About this exercise: How many lines in the records below contain the word "permitted"? Give only the number.
[Data shown]
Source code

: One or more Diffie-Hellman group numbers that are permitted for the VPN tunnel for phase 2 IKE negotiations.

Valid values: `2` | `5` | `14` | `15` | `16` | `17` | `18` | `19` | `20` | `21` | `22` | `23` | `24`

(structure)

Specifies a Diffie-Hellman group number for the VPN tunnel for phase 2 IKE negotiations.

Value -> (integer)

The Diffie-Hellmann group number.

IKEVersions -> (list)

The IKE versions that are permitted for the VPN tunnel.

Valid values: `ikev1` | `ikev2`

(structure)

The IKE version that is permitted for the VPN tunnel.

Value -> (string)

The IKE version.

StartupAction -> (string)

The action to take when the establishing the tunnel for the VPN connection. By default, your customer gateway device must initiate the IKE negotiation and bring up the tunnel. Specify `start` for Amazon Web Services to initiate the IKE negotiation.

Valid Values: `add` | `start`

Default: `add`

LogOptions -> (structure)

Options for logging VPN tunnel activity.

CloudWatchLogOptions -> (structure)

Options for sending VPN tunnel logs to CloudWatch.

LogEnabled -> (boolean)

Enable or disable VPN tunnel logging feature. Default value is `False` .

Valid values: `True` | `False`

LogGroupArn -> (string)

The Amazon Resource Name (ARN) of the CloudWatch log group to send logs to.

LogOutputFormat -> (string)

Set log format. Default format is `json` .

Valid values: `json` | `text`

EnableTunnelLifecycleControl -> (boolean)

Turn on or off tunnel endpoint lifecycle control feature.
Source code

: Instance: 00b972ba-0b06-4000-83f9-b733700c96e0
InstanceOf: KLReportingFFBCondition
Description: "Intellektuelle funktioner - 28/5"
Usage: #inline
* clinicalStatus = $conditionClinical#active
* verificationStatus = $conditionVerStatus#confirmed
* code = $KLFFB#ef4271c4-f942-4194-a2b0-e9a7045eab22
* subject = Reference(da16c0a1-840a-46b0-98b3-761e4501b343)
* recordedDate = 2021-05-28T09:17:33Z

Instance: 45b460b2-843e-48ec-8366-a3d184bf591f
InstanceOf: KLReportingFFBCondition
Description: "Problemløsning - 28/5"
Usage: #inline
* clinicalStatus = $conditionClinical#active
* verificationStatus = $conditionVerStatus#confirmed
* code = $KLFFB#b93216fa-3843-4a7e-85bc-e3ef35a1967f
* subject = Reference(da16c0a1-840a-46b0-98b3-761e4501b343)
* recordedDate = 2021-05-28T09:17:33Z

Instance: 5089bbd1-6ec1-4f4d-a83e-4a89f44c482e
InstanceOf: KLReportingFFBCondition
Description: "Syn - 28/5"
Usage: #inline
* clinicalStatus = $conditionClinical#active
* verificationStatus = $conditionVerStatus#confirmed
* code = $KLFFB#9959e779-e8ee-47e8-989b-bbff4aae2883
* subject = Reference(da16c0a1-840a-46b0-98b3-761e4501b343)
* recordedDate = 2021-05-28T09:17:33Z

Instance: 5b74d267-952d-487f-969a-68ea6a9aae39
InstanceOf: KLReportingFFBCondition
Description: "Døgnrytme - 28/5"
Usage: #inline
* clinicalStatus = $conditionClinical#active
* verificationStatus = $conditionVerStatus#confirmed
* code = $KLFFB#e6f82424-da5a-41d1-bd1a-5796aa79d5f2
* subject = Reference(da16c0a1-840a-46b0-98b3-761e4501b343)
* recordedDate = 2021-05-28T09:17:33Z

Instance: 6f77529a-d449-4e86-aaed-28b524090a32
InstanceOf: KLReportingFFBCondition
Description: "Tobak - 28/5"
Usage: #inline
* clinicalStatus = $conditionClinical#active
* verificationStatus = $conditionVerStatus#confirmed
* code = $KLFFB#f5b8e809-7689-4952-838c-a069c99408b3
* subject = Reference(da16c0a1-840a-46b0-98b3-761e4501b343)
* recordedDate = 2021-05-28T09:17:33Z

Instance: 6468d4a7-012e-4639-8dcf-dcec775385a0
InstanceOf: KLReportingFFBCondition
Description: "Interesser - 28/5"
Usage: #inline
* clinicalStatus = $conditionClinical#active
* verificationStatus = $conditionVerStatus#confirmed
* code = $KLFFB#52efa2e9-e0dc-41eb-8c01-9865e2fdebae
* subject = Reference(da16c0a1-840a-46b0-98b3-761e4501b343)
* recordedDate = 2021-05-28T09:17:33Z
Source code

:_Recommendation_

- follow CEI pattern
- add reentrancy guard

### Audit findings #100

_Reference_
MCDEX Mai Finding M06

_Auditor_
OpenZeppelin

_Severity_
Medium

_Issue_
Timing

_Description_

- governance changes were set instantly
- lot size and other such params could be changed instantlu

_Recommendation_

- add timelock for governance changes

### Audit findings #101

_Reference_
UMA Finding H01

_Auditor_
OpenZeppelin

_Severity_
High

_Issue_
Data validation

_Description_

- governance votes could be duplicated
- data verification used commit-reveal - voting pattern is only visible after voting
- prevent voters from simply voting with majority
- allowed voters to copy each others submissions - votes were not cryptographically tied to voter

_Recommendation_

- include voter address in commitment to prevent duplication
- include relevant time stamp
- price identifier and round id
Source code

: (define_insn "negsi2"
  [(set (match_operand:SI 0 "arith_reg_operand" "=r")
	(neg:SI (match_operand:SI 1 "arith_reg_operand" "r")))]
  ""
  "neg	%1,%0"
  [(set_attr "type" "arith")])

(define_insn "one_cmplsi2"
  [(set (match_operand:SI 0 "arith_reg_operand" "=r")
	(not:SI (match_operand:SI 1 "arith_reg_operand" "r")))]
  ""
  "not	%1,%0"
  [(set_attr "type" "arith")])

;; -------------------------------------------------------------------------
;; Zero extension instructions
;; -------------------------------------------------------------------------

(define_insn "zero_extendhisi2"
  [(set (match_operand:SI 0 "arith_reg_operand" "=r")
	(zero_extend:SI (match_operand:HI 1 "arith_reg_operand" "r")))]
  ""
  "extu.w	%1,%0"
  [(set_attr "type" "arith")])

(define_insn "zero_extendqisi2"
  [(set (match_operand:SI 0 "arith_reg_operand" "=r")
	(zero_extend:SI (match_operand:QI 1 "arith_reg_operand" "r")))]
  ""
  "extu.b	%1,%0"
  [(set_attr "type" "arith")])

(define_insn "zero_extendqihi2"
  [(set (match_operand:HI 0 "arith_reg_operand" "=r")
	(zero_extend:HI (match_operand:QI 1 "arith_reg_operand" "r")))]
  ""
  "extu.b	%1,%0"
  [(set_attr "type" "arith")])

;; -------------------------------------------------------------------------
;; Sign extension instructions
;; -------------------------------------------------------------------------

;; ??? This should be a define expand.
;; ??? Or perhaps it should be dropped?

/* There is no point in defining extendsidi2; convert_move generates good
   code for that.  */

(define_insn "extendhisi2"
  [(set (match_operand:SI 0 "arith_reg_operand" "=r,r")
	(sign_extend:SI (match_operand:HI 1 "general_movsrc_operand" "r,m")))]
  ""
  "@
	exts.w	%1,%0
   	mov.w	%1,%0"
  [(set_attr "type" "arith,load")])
[/Data shown]
Expected answer: 3